Data provided below:

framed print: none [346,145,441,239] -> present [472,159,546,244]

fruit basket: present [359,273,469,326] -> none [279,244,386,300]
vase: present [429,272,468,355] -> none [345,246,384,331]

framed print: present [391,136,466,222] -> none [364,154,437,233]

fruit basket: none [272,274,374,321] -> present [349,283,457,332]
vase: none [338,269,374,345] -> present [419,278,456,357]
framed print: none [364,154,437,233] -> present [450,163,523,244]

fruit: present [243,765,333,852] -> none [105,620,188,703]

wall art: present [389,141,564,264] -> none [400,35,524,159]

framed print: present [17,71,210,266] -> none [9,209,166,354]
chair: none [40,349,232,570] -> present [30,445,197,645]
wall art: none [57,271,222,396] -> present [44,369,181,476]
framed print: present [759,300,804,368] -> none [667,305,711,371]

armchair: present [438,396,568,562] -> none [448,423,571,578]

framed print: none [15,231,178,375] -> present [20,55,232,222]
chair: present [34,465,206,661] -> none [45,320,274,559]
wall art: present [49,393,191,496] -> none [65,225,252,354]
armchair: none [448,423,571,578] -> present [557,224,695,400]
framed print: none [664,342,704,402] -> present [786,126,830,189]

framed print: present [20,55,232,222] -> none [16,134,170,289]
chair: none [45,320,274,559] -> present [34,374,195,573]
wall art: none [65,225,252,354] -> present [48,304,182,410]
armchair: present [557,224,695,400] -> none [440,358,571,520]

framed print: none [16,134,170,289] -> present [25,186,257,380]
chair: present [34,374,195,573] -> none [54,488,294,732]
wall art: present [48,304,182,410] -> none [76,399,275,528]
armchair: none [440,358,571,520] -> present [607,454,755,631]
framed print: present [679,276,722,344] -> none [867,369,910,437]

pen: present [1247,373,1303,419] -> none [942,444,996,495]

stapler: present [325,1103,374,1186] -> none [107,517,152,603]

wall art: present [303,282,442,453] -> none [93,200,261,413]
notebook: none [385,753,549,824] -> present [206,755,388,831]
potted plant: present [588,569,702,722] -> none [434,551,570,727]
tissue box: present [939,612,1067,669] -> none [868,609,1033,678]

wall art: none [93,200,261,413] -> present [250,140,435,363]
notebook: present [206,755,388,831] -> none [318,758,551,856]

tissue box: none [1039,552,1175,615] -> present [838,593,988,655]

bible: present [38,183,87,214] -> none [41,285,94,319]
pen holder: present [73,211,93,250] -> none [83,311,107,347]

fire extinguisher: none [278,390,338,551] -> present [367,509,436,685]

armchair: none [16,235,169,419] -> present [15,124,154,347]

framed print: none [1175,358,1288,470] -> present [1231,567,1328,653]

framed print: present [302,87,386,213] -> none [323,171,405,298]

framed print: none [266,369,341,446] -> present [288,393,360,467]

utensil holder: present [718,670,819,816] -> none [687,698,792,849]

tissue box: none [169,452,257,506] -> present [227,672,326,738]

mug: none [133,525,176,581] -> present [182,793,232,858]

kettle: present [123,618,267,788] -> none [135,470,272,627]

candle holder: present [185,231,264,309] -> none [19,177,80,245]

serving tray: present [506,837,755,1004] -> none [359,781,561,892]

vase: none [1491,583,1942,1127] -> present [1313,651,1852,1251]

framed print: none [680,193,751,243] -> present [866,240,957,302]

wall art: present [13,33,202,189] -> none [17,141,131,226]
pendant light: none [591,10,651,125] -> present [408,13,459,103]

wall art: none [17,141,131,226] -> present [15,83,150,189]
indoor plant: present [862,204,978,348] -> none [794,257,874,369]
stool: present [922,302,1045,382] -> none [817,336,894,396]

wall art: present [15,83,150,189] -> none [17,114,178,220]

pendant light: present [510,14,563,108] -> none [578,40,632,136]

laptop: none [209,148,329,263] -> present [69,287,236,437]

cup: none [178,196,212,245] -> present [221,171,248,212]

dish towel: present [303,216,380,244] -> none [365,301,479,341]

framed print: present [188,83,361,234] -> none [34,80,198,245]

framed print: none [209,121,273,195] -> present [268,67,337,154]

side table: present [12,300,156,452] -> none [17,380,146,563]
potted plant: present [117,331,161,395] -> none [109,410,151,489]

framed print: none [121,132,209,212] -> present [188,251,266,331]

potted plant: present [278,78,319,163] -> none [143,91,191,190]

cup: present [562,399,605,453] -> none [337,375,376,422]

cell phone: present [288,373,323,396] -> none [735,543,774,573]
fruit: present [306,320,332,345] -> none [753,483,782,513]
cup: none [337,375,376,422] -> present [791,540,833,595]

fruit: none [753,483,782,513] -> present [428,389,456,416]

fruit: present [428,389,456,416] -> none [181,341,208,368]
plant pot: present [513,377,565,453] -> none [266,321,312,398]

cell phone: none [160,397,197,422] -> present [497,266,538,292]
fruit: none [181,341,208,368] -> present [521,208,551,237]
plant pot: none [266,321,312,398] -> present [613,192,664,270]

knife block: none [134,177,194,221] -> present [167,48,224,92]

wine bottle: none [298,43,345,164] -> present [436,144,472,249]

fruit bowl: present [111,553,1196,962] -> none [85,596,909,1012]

End of Data provided.

## Task prompt
If "cell" is in a line of the listing above, count that line; give the final number and nothing more.

## Exercise result
2